[THE TASK]: Give back an exact copy of the lines below, from the first through the line with "массового скопления людей. Тех, кто"; please stop there.

(Extracted page text data)
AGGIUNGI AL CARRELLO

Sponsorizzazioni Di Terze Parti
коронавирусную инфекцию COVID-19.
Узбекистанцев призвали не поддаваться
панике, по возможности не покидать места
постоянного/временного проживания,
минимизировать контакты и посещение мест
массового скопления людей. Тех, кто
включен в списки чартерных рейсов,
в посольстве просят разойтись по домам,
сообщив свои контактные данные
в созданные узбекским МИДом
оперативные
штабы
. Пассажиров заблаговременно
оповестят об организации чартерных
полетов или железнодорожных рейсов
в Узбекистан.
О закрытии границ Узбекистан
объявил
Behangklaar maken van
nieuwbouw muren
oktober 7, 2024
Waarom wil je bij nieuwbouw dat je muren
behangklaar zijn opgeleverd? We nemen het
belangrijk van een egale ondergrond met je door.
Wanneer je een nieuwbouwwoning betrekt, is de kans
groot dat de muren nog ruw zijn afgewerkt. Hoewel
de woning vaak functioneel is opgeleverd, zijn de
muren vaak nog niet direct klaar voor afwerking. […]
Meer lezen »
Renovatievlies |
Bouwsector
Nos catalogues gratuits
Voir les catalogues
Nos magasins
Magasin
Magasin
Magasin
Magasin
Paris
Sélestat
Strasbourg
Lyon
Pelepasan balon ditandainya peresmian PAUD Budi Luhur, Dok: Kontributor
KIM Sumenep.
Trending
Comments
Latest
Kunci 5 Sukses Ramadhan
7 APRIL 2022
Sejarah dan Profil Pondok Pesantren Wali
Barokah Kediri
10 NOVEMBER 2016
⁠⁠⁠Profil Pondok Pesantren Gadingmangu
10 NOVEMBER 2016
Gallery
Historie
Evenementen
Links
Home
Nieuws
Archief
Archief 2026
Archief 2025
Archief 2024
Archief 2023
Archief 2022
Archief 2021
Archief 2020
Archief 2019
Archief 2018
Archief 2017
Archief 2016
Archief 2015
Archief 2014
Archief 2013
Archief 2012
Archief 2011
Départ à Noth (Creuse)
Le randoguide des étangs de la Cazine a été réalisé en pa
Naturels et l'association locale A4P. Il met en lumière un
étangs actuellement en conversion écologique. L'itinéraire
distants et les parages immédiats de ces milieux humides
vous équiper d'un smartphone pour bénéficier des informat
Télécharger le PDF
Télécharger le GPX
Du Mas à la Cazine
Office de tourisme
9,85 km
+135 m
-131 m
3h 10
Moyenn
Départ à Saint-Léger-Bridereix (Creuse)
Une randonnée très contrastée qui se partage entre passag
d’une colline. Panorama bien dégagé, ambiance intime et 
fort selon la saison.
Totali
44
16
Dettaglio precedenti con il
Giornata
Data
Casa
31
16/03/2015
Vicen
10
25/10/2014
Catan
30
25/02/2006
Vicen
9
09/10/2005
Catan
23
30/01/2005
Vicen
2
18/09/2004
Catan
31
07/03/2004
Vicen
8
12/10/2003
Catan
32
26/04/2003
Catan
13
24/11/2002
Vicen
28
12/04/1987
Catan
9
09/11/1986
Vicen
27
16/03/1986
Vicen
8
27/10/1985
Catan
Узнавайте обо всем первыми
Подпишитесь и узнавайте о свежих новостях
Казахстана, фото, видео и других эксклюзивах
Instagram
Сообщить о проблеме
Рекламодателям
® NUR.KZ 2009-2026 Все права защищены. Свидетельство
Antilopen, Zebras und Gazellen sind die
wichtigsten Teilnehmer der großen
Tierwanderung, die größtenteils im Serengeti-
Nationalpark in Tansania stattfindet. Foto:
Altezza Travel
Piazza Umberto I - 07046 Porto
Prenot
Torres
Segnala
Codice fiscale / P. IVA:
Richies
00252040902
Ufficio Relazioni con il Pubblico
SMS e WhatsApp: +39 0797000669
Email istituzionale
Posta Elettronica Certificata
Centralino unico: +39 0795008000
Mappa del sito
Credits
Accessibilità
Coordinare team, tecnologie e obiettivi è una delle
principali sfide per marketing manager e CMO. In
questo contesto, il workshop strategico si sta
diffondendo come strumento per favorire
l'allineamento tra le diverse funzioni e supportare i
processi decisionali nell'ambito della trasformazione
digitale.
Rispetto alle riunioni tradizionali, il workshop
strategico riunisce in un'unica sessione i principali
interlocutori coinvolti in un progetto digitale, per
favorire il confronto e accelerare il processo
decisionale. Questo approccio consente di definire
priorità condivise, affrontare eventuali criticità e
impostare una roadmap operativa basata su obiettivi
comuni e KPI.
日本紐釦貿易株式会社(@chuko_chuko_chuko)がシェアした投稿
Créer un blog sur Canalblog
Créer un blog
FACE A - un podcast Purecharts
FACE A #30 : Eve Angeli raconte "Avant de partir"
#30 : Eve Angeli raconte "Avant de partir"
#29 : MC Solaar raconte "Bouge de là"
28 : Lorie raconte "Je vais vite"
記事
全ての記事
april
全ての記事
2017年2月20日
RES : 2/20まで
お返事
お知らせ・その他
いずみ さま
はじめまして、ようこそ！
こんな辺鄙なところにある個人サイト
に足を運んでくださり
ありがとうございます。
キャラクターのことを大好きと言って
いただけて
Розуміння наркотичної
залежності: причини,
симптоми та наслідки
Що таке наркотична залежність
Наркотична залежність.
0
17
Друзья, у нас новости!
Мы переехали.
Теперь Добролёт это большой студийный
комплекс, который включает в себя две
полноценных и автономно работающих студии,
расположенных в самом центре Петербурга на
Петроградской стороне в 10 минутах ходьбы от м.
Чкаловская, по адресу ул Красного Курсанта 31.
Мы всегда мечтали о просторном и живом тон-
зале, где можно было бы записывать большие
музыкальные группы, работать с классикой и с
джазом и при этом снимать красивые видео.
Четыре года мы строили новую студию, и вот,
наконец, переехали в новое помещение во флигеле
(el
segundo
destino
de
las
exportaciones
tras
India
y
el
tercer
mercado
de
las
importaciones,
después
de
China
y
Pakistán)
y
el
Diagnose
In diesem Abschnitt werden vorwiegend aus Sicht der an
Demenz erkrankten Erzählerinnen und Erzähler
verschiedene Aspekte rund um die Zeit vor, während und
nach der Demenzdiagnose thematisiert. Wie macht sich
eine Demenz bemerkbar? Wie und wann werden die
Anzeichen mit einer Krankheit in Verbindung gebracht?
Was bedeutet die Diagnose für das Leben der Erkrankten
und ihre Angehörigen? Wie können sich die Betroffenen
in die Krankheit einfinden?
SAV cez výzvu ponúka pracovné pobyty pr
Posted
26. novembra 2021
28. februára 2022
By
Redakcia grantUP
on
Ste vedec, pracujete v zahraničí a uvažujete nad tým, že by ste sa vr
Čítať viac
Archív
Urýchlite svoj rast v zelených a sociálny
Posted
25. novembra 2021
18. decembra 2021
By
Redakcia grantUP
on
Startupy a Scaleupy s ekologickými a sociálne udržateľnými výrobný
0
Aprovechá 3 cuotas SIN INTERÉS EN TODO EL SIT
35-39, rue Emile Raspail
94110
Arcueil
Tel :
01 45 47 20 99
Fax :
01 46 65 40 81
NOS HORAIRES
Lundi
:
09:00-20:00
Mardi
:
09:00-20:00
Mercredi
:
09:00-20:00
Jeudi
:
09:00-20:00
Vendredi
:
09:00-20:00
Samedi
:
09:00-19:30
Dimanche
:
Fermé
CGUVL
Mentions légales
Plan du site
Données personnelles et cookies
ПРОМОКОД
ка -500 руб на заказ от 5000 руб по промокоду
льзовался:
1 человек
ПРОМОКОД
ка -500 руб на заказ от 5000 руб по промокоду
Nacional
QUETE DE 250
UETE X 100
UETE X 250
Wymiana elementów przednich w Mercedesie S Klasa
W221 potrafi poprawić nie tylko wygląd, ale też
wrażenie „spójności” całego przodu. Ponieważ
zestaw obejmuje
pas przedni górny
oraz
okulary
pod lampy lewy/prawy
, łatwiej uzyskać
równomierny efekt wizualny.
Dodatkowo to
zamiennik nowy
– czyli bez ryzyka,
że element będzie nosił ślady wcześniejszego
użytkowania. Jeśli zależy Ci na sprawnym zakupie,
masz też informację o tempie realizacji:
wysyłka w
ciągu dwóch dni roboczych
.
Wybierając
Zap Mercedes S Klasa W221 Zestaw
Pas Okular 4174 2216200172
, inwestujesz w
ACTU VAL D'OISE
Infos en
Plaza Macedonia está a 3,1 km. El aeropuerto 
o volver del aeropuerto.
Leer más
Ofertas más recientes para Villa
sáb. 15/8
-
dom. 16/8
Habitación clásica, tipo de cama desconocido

[ANSWER TO THIS TASK]:
AGGIUNGI AL CARRELLO

Sponsorizzazioni Di Terze Parti
коронавирусную инфекцию COVID-19.
Узбекистанцев призвали не поддаваться
панике, по возможности не покидать места
постоянного/временного проживания,
минимизировать контакты и посещение мест
массового скопления людей. Тех, кто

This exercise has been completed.